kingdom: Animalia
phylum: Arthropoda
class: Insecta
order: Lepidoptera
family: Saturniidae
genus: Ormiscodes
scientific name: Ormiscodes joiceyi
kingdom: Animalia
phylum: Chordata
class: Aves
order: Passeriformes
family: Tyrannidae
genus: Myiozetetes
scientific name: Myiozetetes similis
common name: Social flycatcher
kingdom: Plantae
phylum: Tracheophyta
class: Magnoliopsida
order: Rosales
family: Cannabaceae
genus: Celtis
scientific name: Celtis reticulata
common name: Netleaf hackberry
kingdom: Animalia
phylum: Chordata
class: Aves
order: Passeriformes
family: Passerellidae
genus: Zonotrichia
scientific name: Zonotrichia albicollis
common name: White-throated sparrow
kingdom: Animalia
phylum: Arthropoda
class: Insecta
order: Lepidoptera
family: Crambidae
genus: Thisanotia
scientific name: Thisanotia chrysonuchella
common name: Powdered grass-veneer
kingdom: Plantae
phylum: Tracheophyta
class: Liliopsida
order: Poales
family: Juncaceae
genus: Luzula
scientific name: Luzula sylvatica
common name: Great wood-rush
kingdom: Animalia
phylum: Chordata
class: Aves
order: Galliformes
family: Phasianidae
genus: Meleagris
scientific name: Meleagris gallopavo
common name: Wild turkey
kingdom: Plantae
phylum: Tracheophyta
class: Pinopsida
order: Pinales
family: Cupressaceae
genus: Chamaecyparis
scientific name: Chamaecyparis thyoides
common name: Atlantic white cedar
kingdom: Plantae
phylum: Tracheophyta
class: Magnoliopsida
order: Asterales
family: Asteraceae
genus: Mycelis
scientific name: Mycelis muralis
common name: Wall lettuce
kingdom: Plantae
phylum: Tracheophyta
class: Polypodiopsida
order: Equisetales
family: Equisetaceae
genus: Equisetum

┄┄┄┄┄┄

## REQUIRED WORK
Rewrite every line of the data above, replacing "phylum" with "division" wherever it appears. Keep everything else the same.

## SOLUTION FOR THIS TASK
kingdom: Animalia
division: Arthropoda
class: Insecta
order: Lepidoptera
family: Saturniidae
genus: Ormiscodes
scientific name: Ormiscodes joiceyi
kingdom: Animalia
division: Chordata
class: Aves
order: Passeriformes
family: Tyrannidae
genus: Myiozetetes
scientific name: Myiozetetes similis
common name: Social flycatcher
kingdom: Plantae
division: Tracheophyta
class: Magnoliopsida
order: Rosales
family: Cannabaceae
genus: Celtis
scientific name: Celtis reticulata
common name: Netleaf hackberry
kingdom: Animalia
division: Chordata
class: Aves
order: Passeriformes
family: Passerellidae
genus: Zonotrichia
scientific name: Zonotrichia albicollis
common name: White-throated sparrow
kingdom: Animalia
division: Arthropoda
class: Insecta
order: Lepidoptera
family: Crambidae
genus: Thisanotia
scientific name: Thisanotia chrysonuchella
common name: Powdered grass-veneer
kingdom: Plantae
division: Tracheophyta
class: Liliopsida
order: Poales
family: Juncaceae
genus: Luzula
scientific name: Luzula sylvatica
common name: Great wood-rush
kingdom: Animalia
division: Chordata
class: Aves
order: Galliformes
family: Phasianidae
genus: Meleagris
scientific name: Meleagris gallopavo
common name: Wild turkey
kingdom: Plantae
division: Tracheophyta
class: Pinopsida
order: Pinales
family: Cupressaceae
genus: Chamaecyparis
scientific name: Chamaecyparis thyoides
common name: Atlantic white cedar
kingdom: Plantae
division: Tracheophyta
class: Magnoliopsida
order: Asterales
family: Asteraceae
genus: Mycelis
scientific name: Mycelis muralis
common name: Wall lettuce
kingdom: Plantae
division: Tracheophyta
class: Polypodiopsida
order: Equisetales
family: Equisetaceae
genus: Equisetum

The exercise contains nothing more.